TASK DIRECTIONS:
Return each line of the records with nothing changed, pictures excepted.

RECORDS TO USE:
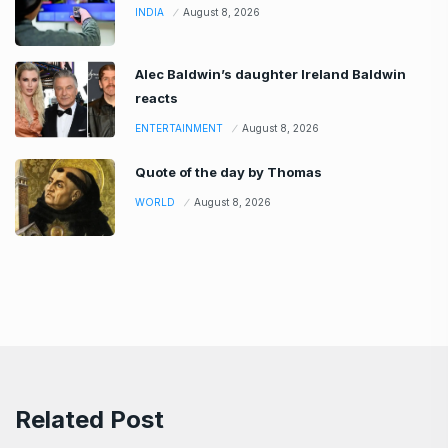
INDIA
August 8, 2026
Alec Baldwin’s daughter Ireland Baldwin
reacts
ENTERTAINMENT
August 8, 2026
Quote of the day by Thomas
WORLD
August 8, 2026
Related Post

FINISHED TASK:
INDIA
August 8, 2026
Alec Baldwin’s daughter Ireland Baldwin
reacts
ENTERTAINMENT
August 8, 2026
Quote of the day by Thomas
WORLD
August 8, 2026
Related Post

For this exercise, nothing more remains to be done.